Econo-fiscal leadership and the retailing of parrots

finalparrrot“The modest recovery is showing encouraging signs. The demand side is getting stronger, not weaker. We have to treat the recovery with extreme caution. It is very fragile. It is starting from very low levels but it is proceeding.”

So said Mario Draghi, the ECB’s boss, two days ago. The recovery has thus become a modestly recovering not entirely weak but cautiously fragile low-level proceeding recovery of an encouraging nature. In offering up this pessimistically optimistic (and thus delicately balanced) view, the Italian banker was treading in the Yeti-like footprints of the German Kalsruhe Court from the day before.
The men in red with funny hats had observed that Open Market stuff from the ECB was sort of UnGerman, and very probably unconstitutional within the Bundesrepublik’s laws, but therefore not really a matter for them given that we are all Europeans now which probably makes us irrelevant or something and I was only obeying orders.
All in all, they pronounced, the ECB’s open market fraudy-printy-silly thing was legally dead, but in practical terms, perhaps necessary and thus (so long as it spent a lot of time resting between engagements) very probably not dead at all really.
It feels to me at the moment that pretty much everything is being stated in this manner, which I have started to dub negative positivism. For example, although a man of bombast at the Commons dispatch box, George Osborne nevertheless continues to come out with stuff like “…there is still a long way to go before a full recovery…we’ve got to make more cuts…there are big, underlying issues….There’s still a long way to go. We’re borrowing around £100 billion a year – and paying half that money a year in interest just to service our debts..We’ve got to make more cuts. That’s why 2014 is the year of hard truths – the year when Britain faces a choice…”.
So even though we’re deeper yet in the sh*t, the tide is turning and our strategy is on course to allow Britain to face a choice. The thing I’m struggling with here is exactly what that choice might be.
Let’s go to our correspondent across the Atlantic now, and hear what Prezzdayunt Black Dude had to say last week: “The American recovery is under way,” he opined superficially, “but it is largely benefitting those at the top, it’s a low-wage recovery”. So it’s an American topspin recovery involving falling wages, but at least that’s one up from a jobless recovery, right? Great – we have progress.
“Here are the results of your efforts,” said the Dude, “The lowest unemployment rate in over five years, a rebounding housing market; a manufacturing sector that’s adding jobs for the first time since the 1990s, but – and there’s always a but these days – average wages have barely budged, inequality has deepened; upward mobility has stalled, and oh f**k, I just remembered…I’m the President”.
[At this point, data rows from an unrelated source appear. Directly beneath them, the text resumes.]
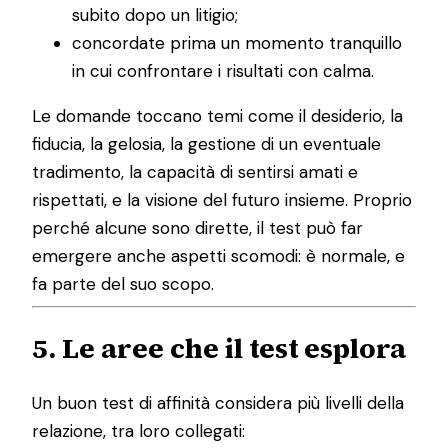
subito dopo un litigio;
concordate prima un momento tranquillo
in cui confrontare i risultati con calma.
Le domande toccano temi come il desiderio, la
fiducia, la gelosia, la gestione di un eventuale
tradimento, la capacità di sentirsi amati e
rispettati, e la visione del futuro insieme. Proprio
perché alcune sono dirette, il test può far
emergere anche aspetti scomodi: è normale, e
fa parte del suo scopo.
5. Le aree che il test esplora
Un buon test di affinità considera più livelli della
relazione, tra loro collegati: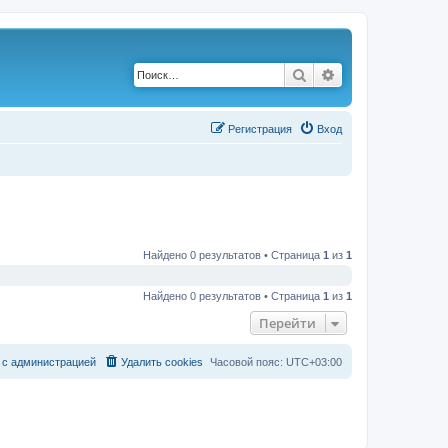
Поиск
Расширенный по
Р
е
г
и
с
т
р
а
ц
и
я
Вход
Найдено 0 результатов • Страница
1
из
1
Найдено 0 результатов • Страница
1
из
1
Перейти
с
а
д
м
и
н
и
с
т
р
а
ц
и
е
й
Удалить cookies
Часовой пояс:
UTC+03:00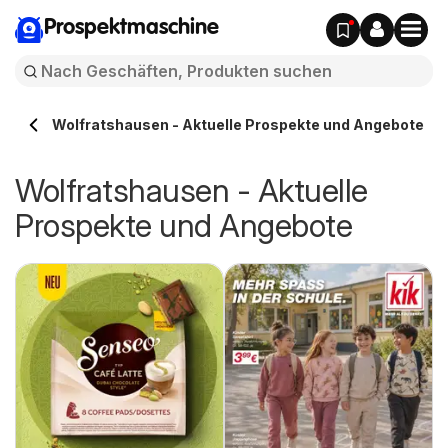
Prospektmaschine
Wolfratshausen - Aktuelle Prospekte und Angebote
Wolfratshausen - Aktuelle
Prospekte und Angebote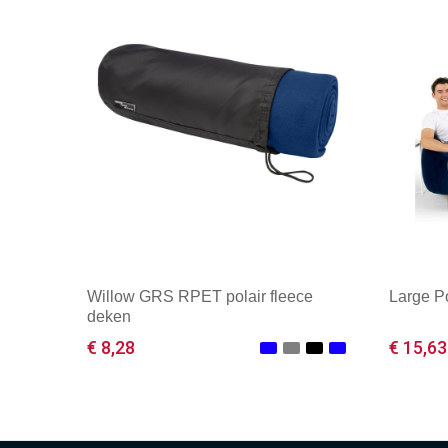
Willow GRS RPET polair fleece
Large P
deken
€ 8,28
€ 15,63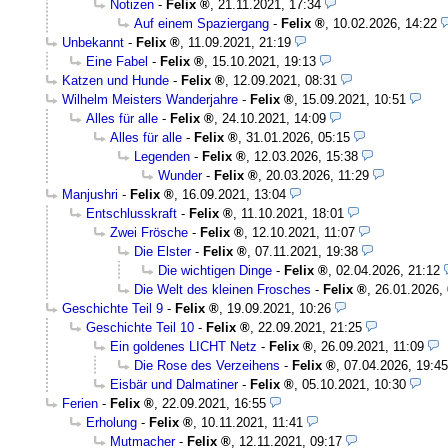
Notizen
-
Felix
,
21.11.2021, 17:34
Auf einem Spaziergang
-
Felix
,
10.02.2026, 14:22
Unbekannt
-
Felix
,
11.09.2021, 21:19
Eine Fabel
-
Felix
,
15.10.2021, 19:13
Katzen und Hunde
-
Felix
,
12.09.2021, 08:31
Wilhelm Meisters Wanderjahre
-
Felix
,
15.09.2021, 10:51
Alles für alle
-
Felix
,
24.10.2021, 14:09
Alles für alle
-
Felix
,
31.01.2026, 05:15
Legenden
-
Felix
,
12.03.2026, 15:38
Wunder
-
Felix
,
20.03.2026, 11:29
Manjushri
-
Felix
,
16.09.2021, 13:04
Entschlusskraft
-
Felix
,
11.10.2021, 18:01
Zwei Frösche
-
Felix
,
12.10.2021, 11:07
Die Elster
-
Felix
,
07.11.2021, 19:38
Die wichtigen Dinge
-
Felix
,
02.04.2026, 21:12
Die Welt des kleinen Frosches
-
Felix
,
26.01.2026,
Geschichte Teil 9
-
Felix
,
19.09.2021, 10:26
Geschichte Teil 10
-
Felix
,
22.09.2021, 21:25
Ein goldenes LICHT Netz
-
Felix
,
26.09.2021, 11:09
Die Rose des Verzeihens
-
Felix
,
07.04.2026, 19:45
Eisbär und Dalmatiner
-
Felix
,
05.10.2021, 10:30
Ferien
-
Felix
,
22.09.2021, 16:55
Erholung
-
Felix
,
10.11.2021, 11:41
Mutmacher
-
Felix
,
12.11.2021, 09:17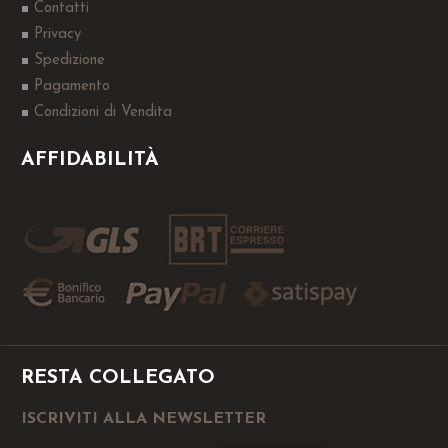
Contatti
Privacy
Spedizione
Pagamento
Condizioni di Vendita
AFFIDABILITÀ
RESTA COLLEGATO
ISCRIVITI ALLA NEWSLETTER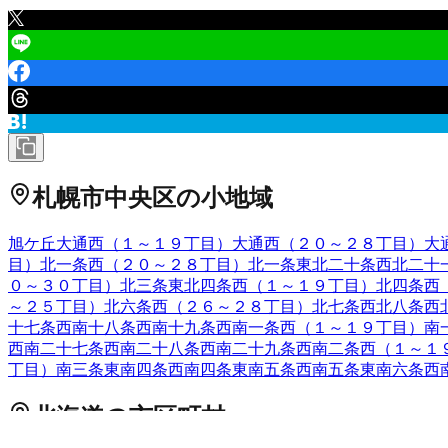
札幌市中央区
の小地域
旭ケ丘
大通西（１～１９丁目）
大通西（２０～２８丁目）
大
目）
北一条西（２０～２８丁目）
北一条東
北二十条西
北二十
０～３０丁目）
北三条東
北四条西（１～１９丁目）
北四条西
～２５丁目）
北六条西（２６～２８丁目）
北七条西
北八条西
十七条西
南十八条西
南十九条西
南一条西（１～１９丁目）
南
西
南二十七条西
南二十八条西
南二十九条西
南二条西（１～１
丁目）
南三条東
南四条西
南四条東
南五条西
南五条東
南六条西
北海道
の市区町村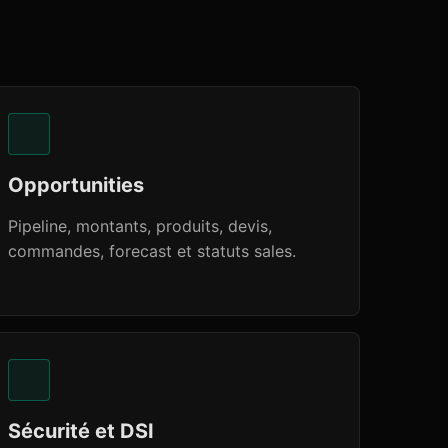
Opportunities
Pipeline, montants, produits, devis,
commandes, forecast et statuts sales.
Sécurité et DSI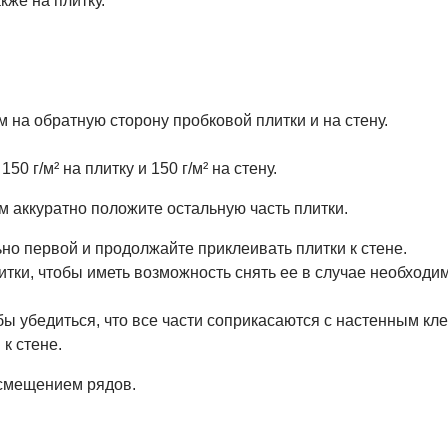
кже на плитку.
 на обратную сторону пробковой плитки и на стену.
0 г/м² на плитку и 150 г/м² на стену.
м аккуратно положите остальную часть плитки.
о первой и продолжайте приклеивать плитки к стене.
тки, чтобы иметь возможность снять ее в случае необходимо
обы убедиться, что все части соприкасаются с настенным к
к стене.
смещением рядов.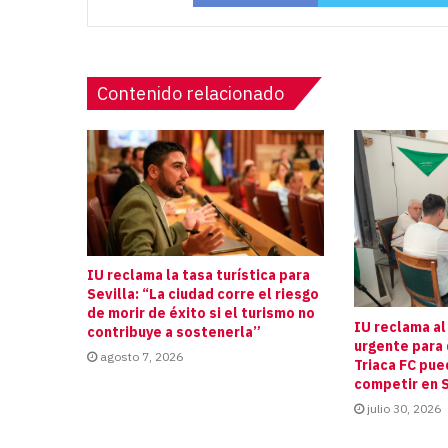
Contenido relacionado
IU reclama la tasa turística para
Sevilla: “La ciudad corre el riesgo
de morir de éxito si el turismo no
IU reclama al
contribuye a sostenerla”
urgente para 
agosto 7, 2026
Triaca FC pue
competir en S
julio 30, 2026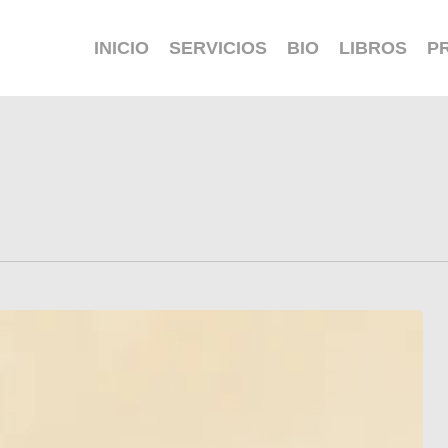
INICIO
SERVICIOS
BIO
LIBROS
P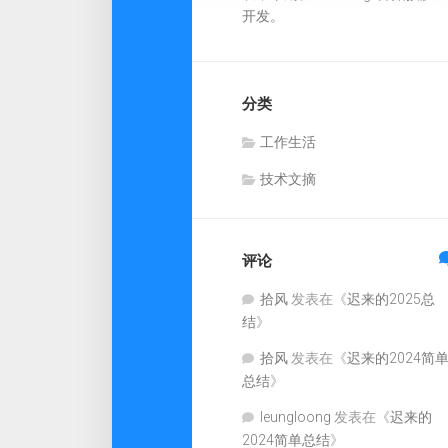
开发。
分类
工作生活
技术文摘
评论
拾风
发表在《
迟来的2025总
结
》
拾风
发表在《
迟来的2024简
总结
》
leungloong
发表在《
迟来的
2024简单总结
》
Let’s examine that ‘rebounding housing market’. This from that den of Communist iniquity the Wall Street Journal last Friday: ‘Just over 4,500 California homes were sold for between $2 million and $3 million last year, according to DataQuick…..The rest of the market is still a ways from being back. The number of $1 million to $2 million properties was still about 25% lower than its prebubble level, while home sales that are less than $1 million — the vast majority of homes — was a little more than half of their highs hit before the recession.’

So it’s a sort of low wage, high property value bubble, deepening inequality, downward mobility recovery after all. Yessir, a perfectly normal mixture of Obama saying one thing, and doing (or meaning) another. It’s all about Checks and Balances: it’s the American Way. Ben Bernanke grasped this around 2007, and it has seen him through the worst and longest econo-fiscal crisis in US history with barely a fleck of fan-merde hitting his body.
Let’s face it folks, our leaders are mealy of mouth, small of brain, big on rhetoric – and homoaeopathic on the detail of whether things are getting slowly better, or rapidly much less worse, or perhaps even more reassuringly staying exactly where they are. The only thing they are in total concert about is that the parrot is not dead.
I wonder if Michael Palin is watching all this denial of extinction with a wry smile. I’d imagine he is, because he is one of the world’s great bollocks deconstructors. If you’ve never seen him and his parrot client John Cleese tearing into the Life of Brian detractors, then I recommend highly that you do so.
I realise I am but a sample of one, but little would please me more all these years later than to have Michael Palin doing all the Draghi-Osborne-Obama-Bernanke press conferences, and John Cleese playing a hack in a pakamac saying, “‘E’s not pinin’! ‘E’s passed on! This parrot is no more! He has ceased to be! ‘E’s expired and gone to meet ‘is maker! ‘E’s a stiff! Bereft of life, ‘e rests in peace! If you hadn’t nailed ‘im to the perch ‘e’d be pushing up the daisies! ‘Is metabolic processes are now ‘istory! ‘E’s off the twig! ‘E’s kicked the bucket, ‘e’s shuffled off ‘is mortal coil, run down the curtain and joined the bleedin’ choir invisible!! THIS IS AN EX-PARROT!!’